Os meios de pagamento digitais consolidaram-se em 2025 como a principal forma de movimentação financeira na Rede Multicaixa, representando quase metade de todas as transacções realizadas no País. Segundo cálculos do jornal Expansão com base em dados da Empresa Interbancária de Serviços (EMIS), os canais digitais Multicaixa Express, ordens de pagamento H2H, compras online e pagamentos por QR Code movimentaram 22,7 biliões Kz, o equivalente a 49,3% dos 46,0 biliões Kz transaccionados no sistema.
Este volume registou um crescimento de 56,5% face aos 14,5 biliões Kz de 2024, confirmando a transição irreversível dos angolanos para soluções digitais, num contexto em que cerca de 65% da população tem menos de 25 anos.
MCX Express domina o cenário digital
O canal mobile interbancário Multicaixa Express foi o grande motor desta transformação, responsável por 19,7 biliões Kz (87% do total digital) em mais de 2.141 milhões de operações — um aumento de 56% relativamente a 2024. Desde o início de 2025, o MCX Express tornou-se o canal preferido dos utilizadores, superando largamente, em conjunto, as operações realizadas em Caixas Automáticos (ATM) e Terminais de Pagamento Automático (TPA).
As ordens de pagamento host-to-host (H2H), que ligam directamente sistemas de bancos e empresas, contribuíram com cerca de 10% do volume digital.
Os pagamentos por QR Code, cujo registo começou em Abril de 2024 (três meses após o lançamento pela EMIS), saltaram de 11,7 mil milhões Kz em 2024 para 572,9 mil milhões Kz em 2025 — um crescimento quase 50 vezes superior.
Já as compras online, processadas através das Gateways de Pagamentos Online (GPO), atingiram 144,1 mil milhões Kz, mais 167% que no ano anterior, reflectindo o avanço do comércio electrónico em Angola, em linha com a tendência global de reposicionamento dos centros comerciais físicos como espaços de lazer.
Desafios persistem apesar do avanço
Apesar do crescimento acelerado, limitações estruturais continuam a condicionar uma expansão ainda mais rápida: taxa de penetração móvel de 75 por cada 100 habitantes, bancarização inferior a 35% e constrangimentos na conectividade à internet.
Quais os benefícios da digitalização?
Especialistas destacam que a migração para o digital vai além da conveniência.

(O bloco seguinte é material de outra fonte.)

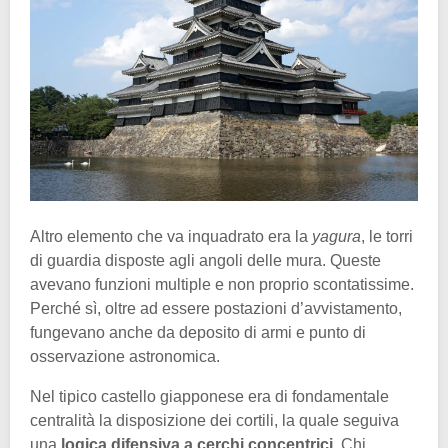
Altro elemento che va inquadrato era la
yagura
, le torri
di guardia disposte agli angoli delle mura. Queste
avevano funzioni multiple e non proprio scontatissime.
Perché sì, oltre ad essere postazioni d’avvistamento,
fungevano anche da deposito di armi e punto di
osservazione astronomica.
Nel tipico castello giapponese era di fondamentale
centralità la disposizione dei cortili, la quale seguiva
una
logica difensiva a cerchi concentrici
. Chi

Paulo Araújo, director-geral da Wiconnect, sublinha que os meios digitais criam uma nova classe de activos intangíveis: os dados transaccionais.
“A digitalização permite desenvolver modelos de risco ajustados à realidade angolana, viabilizando seguros paramétricos e produtos de crédito dinâmico que seriam impossíveis num sistema dominado pelo numerário”, afirma Araújo. Acrescenta ainda que a inclusão no sistema formal liberta liquidez, aumenta a base de depósitos bancários e pode reduzir o custo de financiamento, transformando a inclusão digital num motor de crescimento económico.
A desmaterialização do dinheiro físico também reduz custos logísticos de custódia, transporte e reposição de notas, permitindo redireccionar recursos para investimento em infraestrutura tecnológica.
Rumo a um futuro sem cartões físicos
A EMIS prevê a progressiva eliminação da dependência do cartão físico. Eduardo Bettencourt, administrador da empresa, afirmou ao Expansão que “o lançamento do MCX Express e da GPO foram os primeiros passos deste programa”. Hoje, todas as operações da rede podem ser realizadas sem cartão físico, com a operacionalização de cartões 100% digitais em fase final e a desmaterialização do PIN já concluída.
A visão da EMIS aponta para instrumentos de pagamento instantâneos e “invisíveis”, como o futuro KWiK. “O consumidor angolano exige rapidez, conveniência e segurança. Estamos comprometidos em liderar esta transformação, investindo fortemente em resiliência da infraestrutura e cibersegurança, com níveis de disponibilidade próximos dos 99,99% e certificações internacionais como o Tier III do Uptime Institute”, conclui Bettencourt.